= PROMPT =
Copy out each of the items below word for word, but leave out the pictures.

= GIVEN DATA =

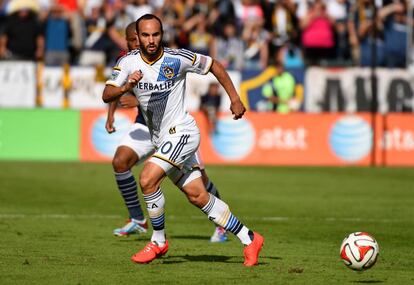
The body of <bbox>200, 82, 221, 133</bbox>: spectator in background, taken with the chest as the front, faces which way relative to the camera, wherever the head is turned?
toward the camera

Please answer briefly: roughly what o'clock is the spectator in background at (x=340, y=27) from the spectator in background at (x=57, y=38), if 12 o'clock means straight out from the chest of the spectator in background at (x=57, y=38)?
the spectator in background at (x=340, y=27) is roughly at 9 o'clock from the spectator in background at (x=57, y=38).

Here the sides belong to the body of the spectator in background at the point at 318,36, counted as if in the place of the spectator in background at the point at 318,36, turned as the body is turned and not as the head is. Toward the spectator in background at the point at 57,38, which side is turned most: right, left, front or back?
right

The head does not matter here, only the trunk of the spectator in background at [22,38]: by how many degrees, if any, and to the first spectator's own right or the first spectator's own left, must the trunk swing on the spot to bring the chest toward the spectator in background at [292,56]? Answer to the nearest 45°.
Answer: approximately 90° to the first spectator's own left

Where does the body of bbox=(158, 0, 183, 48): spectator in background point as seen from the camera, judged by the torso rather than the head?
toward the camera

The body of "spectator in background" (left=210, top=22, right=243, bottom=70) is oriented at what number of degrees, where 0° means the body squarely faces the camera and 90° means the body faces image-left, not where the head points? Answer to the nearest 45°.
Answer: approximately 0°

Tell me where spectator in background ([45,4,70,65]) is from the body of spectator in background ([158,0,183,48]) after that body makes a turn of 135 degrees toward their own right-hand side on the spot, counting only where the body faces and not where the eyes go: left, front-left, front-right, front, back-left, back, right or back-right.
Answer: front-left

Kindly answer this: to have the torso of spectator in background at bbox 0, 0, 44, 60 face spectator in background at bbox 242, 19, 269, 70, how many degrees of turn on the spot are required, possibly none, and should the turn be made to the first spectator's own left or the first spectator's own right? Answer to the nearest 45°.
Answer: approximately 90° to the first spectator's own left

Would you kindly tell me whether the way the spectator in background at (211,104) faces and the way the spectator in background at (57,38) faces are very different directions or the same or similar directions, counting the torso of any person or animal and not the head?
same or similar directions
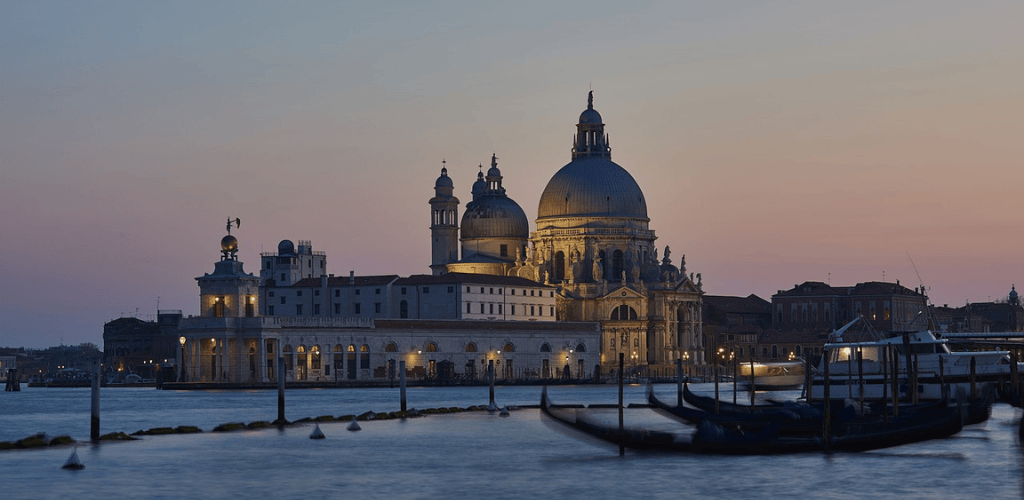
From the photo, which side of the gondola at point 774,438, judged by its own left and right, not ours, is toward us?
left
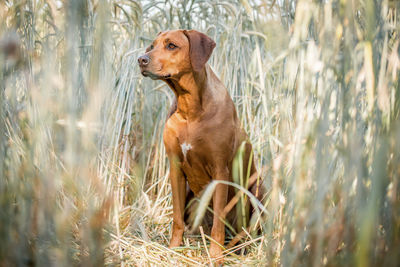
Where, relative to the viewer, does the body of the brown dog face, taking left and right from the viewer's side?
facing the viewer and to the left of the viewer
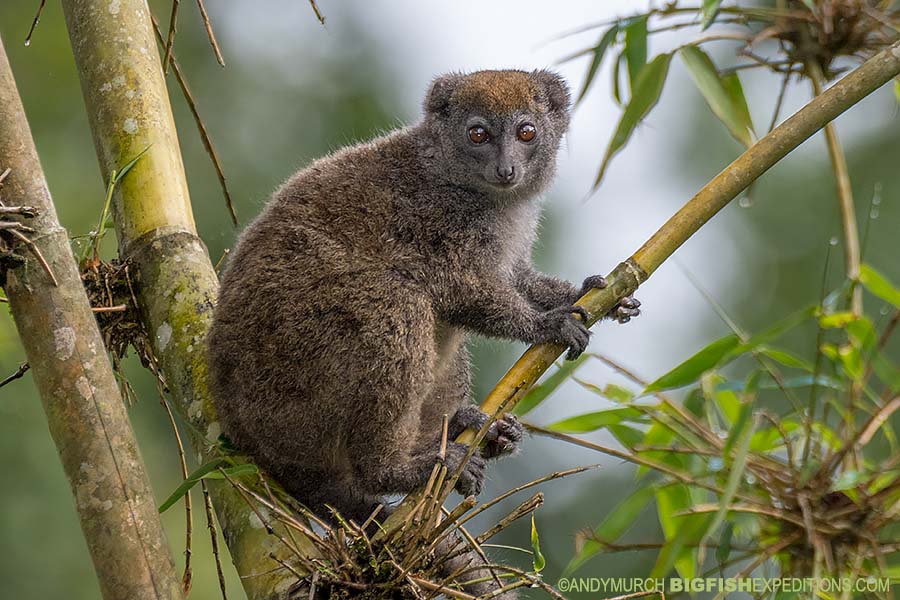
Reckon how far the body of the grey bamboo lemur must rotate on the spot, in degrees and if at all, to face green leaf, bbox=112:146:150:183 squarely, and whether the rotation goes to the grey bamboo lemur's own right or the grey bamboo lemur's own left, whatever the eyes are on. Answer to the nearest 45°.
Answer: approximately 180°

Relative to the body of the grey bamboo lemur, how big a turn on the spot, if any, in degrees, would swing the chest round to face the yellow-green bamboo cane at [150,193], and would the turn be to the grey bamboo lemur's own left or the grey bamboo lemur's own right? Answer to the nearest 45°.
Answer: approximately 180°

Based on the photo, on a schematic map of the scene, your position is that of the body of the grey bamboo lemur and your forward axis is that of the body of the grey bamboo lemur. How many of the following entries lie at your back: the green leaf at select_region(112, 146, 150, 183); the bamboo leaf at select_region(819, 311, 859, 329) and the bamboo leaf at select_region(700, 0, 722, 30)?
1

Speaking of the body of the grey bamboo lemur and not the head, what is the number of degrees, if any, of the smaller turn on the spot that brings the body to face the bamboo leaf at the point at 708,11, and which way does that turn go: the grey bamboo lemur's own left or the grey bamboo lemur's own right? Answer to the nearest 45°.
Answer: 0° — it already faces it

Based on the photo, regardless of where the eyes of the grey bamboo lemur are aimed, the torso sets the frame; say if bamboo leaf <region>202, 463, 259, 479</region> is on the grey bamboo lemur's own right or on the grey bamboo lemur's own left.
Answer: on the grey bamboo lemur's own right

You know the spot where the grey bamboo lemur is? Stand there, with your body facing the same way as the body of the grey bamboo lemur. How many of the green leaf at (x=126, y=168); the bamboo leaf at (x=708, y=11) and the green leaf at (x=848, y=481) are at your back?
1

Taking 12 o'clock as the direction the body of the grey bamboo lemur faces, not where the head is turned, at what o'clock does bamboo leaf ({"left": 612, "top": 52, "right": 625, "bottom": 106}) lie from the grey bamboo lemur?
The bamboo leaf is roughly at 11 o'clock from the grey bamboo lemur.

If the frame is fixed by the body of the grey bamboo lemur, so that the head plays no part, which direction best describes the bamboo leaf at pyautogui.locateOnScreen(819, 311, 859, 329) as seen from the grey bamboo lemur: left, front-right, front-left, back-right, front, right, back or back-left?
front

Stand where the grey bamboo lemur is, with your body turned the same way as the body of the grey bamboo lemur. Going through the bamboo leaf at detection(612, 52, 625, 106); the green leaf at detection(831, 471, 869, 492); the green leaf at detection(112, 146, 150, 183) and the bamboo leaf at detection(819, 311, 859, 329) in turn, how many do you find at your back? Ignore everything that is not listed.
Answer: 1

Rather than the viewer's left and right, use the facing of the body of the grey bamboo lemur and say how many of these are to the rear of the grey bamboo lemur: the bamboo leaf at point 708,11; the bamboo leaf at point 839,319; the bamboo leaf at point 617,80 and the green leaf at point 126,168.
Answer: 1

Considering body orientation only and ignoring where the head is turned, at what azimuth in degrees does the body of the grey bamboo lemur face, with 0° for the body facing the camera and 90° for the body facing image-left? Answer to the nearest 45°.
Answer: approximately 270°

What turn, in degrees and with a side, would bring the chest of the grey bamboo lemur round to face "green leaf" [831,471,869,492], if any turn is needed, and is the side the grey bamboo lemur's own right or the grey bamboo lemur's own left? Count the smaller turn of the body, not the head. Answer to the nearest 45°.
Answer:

= ANSWER SECTION =
The body of <bbox>200, 82, 221, 133</bbox>: spectator in background, taken with the chest as the front, faces which way relative to the camera, wherever the head is turned?
toward the camera

Please answer briefly: roughly what o'clock is the spectator in background at (x=340, y=27) from the spectator in background at (x=57, y=38), if 12 o'clock means straight out from the chest of the spectator in background at (x=57, y=38)?
the spectator in background at (x=340, y=27) is roughly at 9 o'clock from the spectator in background at (x=57, y=38).

Here the sides belong to the body of the spectator in background at the point at 318,36, counted as if in the place of the spectator in background at the point at 318,36, turned as the body is turned and not as the head is. Toward the spectator in background at the point at 57,38, which side is turned most: right, left, front or back?
right

The head does not matter here, only the trunk of the spectator in background at [22,38]: by how many degrees, if any, and to the first spectator's own right or the first spectator's own left, must the trunk swing on the spot to bring the chest toward the spectator in background at [292,56]? Answer to the nearest 45°.
Answer: approximately 90° to the first spectator's own left

Where does the body of bbox=(158, 0, 183, 48): spectator in background point as seen from the camera, judged by the torso rather than the head?
toward the camera

The body of "spectator in background" (left=210, top=22, right=243, bottom=70) is oriented at what number of degrees, where 0° means the body squarely faces the camera and 90° means the body faces image-left, not where the head points? Answer to the nearest 45°.
Answer: approximately 0°

Tell me where spectator in background ([45,4,70,65]) is from the body of spectator in background ([158,0,183,48]) after that body makes a turn of 135 degrees toward their own right-hand side on the spot, counting only where the body faces and not where the eyes go: left, front-left, front-right, front, back-left, back, right or back-right.
Answer: front-left

Kindly answer this: to have the torso of spectator in background at bbox 0, 0, 44, 60 face spectator in background at bbox 242, 19, 269, 70, how many degrees of turn on the spot are required, possibly none, and should the turn be made to the first spectator's own left or the first spectator's own right? Answer to the nearest 45°.
Answer: approximately 90° to the first spectator's own left

Would you kindly tell me whether the way the spectator in background at (211,104) faces and the way the spectator in background at (57,38) faces are very different directions or the same or similar directions, counting the torso of any person or animal and not the head?
same or similar directions
From the photo, which side of the gondola at point 774,438, judged by its own left and right, not ours, is toward us?
left
Where, relative to the viewer, does the body of the brown dog face, taking left and right from the viewer's side?
facing the viewer and to the left of the viewer
Reckon how far the body of the grey bamboo lemur must rotate on the spot, in degrees and if at all, to face green leaf, bbox=112:146:150:183 squarely, and whether the rotation goes to the grey bamboo lemur's own right or the grey bamboo lemur's own left, whatever the eyes are on. Answer to the nearest 45°.
Answer: approximately 180°

Relative to the body of the grey bamboo lemur, how big a turn on the spot, if any, in degrees, would swing the chest round to face the yellow-green bamboo cane at [150,193], and would the turn be to the grey bamboo lemur's own left or the grey bamboo lemur's own right? Answer to the nearest 45°.
Answer: approximately 180°

Based on the photo, on a schematic map of the scene, your position is that of the body of the grey bamboo lemur and your forward axis is that of the body of the grey bamboo lemur. How many of the following entries lie at your back: the green leaf at select_region(112, 146, 150, 183); the bamboo leaf at select_region(819, 311, 859, 329) and the bamboo leaf at select_region(700, 0, 722, 30)?
1

Speaking of the body of the grey bamboo lemur and not the head, what is the number of degrees, if any, of the smaller turn on the spot that brings the body to face the bamboo leaf at the point at 708,11, and which way does that turn go: the grey bamboo lemur's own left or the grey bamboo lemur's own right? Answer to the nearest 45°.
Answer: 0° — it already faces it

Based on the photo, regardless of where the eyes of the grey bamboo lemur are aimed, the torso sets the frame; say if bamboo leaf <region>202, 463, 259, 479</region> is on the grey bamboo lemur's own right or on the grey bamboo lemur's own left.
Answer: on the grey bamboo lemur's own right

You know the spot where the grey bamboo lemur is? Stand there, with your body facing the same way as the body of the grey bamboo lemur. How many of the green leaf at (x=126, y=168); the bamboo leaf at (x=708, y=11) and the green leaf at (x=848, y=481) are at your back?
1

Taking 12 o'clock as the direction the body of the grey bamboo lemur faces, not where the head is turned, at what o'clock does bamboo leaf ({"left": 612, "top": 52, "right": 625, "bottom": 106}) lie from the grey bamboo lemur?
The bamboo leaf is roughly at 11 o'clock from the grey bamboo lemur.

If the frame is fixed by the body of the grey bamboo lemur, so that the head plays no part, which direction best describes the bamboo leaf at pyautogui.locateOnScreen(819, 311, 859, 329) as seen from the grey bamboo lemur: left, front-right, front-left, back-right, front, right, back or back-left?
front

Stand where the grey bamboo lemur is, with your body turned the same way as the body of the grey bamboo lemur. Going through the bamboo leaf at detection(612, 52, 625, 106); the green leaf at detection(831, 471, 869, 492); the green leaf at detection(112, 146, 150, 183) and the bamboo leaf at detection(819, 311, 859, 329) in turn, how many do you find at your back? Ignore everything that is not listed.
Answer: 1

Rather than the viewer's left and right, use the facing of the body of the grey bamboo lemur and say how many of these are to the rear of the grey bamboo lemur: the bamboo leaf at point 708,11; the bamboo leaf at point 839,319; the bamboo leaf at point 617,80 and the green leaf at point 126,168.
Answer: 1

Considering body orientation only and ignoring where the head is turned, at what azimuth in degrees does the body of the grey bamboo lemur face, with 0° for the body facing the camera and 90° for the body facing image-left? Answer to the nearest 45°.
Answer: approximately 270°

What turn, in degrees and with a side, would bring the chest of the grey bamboo lemur round to face "green leaf" [831,471,869,492], if any turn is needed, and is the side the grey bamboo lemur's own right or the grey bamboo lemur's own left? Count the smaller turn of the body, not the head. Answer to the nearest 45°.
Answer:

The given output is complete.